The collapse of government talks with Hitachi this week takes almost 3GW of future nuclear capacity off the table. While opinion on nuclear is polarised, the UK had been relying on it to meet long term climate targets. With this week’s announcement, 9GW of proposed nuclear capacity has now been suspended. This leaves an increasing low carbon energy gap which will have to be filled by 2030 to meet legal carbon targets.
The only way to plug this gap, without increasing emissions, is to develop more offshore wind, remove existing barriers to onshore wind, solar and batteries, cut energy demand and increase energy efficiency. But increasing renewable capacity comes with the significant challenge of intermittency and grid balancing; in other words, the problem of providing power when the wind doesn’t blow and the sun doesn’t shine becomes even more acute.
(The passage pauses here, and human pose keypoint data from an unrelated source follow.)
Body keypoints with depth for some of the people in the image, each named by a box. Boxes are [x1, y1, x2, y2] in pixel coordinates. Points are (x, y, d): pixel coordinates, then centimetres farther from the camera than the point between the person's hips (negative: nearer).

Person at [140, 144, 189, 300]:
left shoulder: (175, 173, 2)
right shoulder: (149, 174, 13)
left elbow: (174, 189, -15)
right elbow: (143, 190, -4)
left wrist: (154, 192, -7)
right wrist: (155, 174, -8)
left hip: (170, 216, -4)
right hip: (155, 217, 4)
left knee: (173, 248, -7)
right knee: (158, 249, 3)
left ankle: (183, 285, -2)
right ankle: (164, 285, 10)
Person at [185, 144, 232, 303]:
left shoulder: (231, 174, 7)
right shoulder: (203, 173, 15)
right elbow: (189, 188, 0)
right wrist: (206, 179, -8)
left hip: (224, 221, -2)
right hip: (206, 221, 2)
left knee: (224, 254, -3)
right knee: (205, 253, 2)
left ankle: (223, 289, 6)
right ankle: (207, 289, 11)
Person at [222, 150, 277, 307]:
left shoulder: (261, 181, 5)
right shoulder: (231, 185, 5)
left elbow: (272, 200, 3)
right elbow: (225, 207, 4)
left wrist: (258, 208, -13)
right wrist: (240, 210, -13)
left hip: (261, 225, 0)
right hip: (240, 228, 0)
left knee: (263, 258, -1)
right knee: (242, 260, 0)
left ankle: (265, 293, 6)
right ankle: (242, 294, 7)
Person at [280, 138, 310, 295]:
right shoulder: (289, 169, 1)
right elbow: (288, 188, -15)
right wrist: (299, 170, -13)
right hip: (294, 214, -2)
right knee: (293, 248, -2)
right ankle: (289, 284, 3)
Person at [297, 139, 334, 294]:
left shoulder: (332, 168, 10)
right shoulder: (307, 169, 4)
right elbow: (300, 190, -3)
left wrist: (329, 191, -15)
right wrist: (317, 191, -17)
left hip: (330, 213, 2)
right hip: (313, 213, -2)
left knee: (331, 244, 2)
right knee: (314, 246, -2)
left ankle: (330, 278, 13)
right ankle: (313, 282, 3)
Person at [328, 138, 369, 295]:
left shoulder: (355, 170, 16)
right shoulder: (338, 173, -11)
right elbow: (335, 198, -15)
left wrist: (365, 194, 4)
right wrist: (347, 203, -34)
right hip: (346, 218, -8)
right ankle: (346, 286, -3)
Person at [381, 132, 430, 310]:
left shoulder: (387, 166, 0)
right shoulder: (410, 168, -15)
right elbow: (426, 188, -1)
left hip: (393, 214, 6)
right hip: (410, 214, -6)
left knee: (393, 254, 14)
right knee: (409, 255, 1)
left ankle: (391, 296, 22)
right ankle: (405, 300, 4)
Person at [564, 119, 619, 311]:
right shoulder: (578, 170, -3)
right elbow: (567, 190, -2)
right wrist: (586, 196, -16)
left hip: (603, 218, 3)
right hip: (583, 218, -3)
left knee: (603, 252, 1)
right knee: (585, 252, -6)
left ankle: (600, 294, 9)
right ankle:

In such a scenario, the ability to import power when needed and export surplus power via interconnection with Europe will be an important factor in managing our energy supply. Interconnectors are subsea high voltage cables that link countries’ electricity systems and allow this energy trading.
Interconnection gives us cheaper electricity and greater energy security
Our new analysis, Better Connected, sets out the significant benefits that interconnection with Europe offers, besides helping to balance our electricity system.
For the end consumer, interconnectors make electricity cheaper. The UK is one of the least connected countries in Europe and has one of the highest wholesale prices. We have found that, with a combination of renewables and cheaper imported energy, the UK could save £1 billion a year by doubling the current 4GW of interconnectors to 8GW. All the combined benefits of interconnectors could shave at least £23 off the average annual electricity bill a year by 2030 with a doubling of interconnection.
Interconnectors also improve energy security. Currently, they meet seven per cent of our maximum electricity demand, helping to provide stability when we need it most. By 2030, this could quadruple to 27 per cent (with 17GW of interconnectors), providing much greater security at higher electricity demand and with more intermittent supply.
As our neighbouring countries do not experience peak demand in electricity at the same time as the UK, and weather conditions vary, surplus generation and demand can be managed via interconnectors and balanced across borders. This would reduce our need for backup generation capacity by 35 per cent at optimal levels of interconnectors (17-19GW).
Trading electricity allows faster decarbonisation
More interconnectors also help us to speed up the decarbonisation of our energy system. A pan-European response could reduce the need for 73GW of wind and 16GW solar across the continent by connecting the best locations for wind and solar generation. These savings would be worth €300 billion to governments, energy markets and bill payers across Europe.
Of course, European countries are not decarbonising at the same rate. Ireland, Germany and the Netherlands are further behind than the UK, France, Denmark and Norway, so we should be prioritising interconnection with those countries that are ahead.
The UK is currently off track to meet its carbon budget for 2023 to 2027. Our analysis shows that increasing interconnection with the right countries to 17GW would enable us to reduce gas generation by the equivalent of 22 per cent of the UK’s electricity demand today, removing 70 megatonnes of CO2 over this period.
Energy storage will be a major need in a renewables dominated system. Interconnectors can also facilitate markets for storage as well as supply, linking to large energy storage reserves in countries like Norway.
The UK is already on course to increase its interconnector capacity to 8GW. But, as described, increasing this capacity to 17-19GW would bring much wider benefits. This can only be achieved through agreements which, most critically, depends on the outcome of Brexit.
If we leave the EU with no deal it could cut the existing connections and cost the UK £2.2 billion a year in lost value. But staying in the internal energy market and the EU standards bodies would allow us to gain the maximum benefits of connection to our neighbours whilst exiting the EU.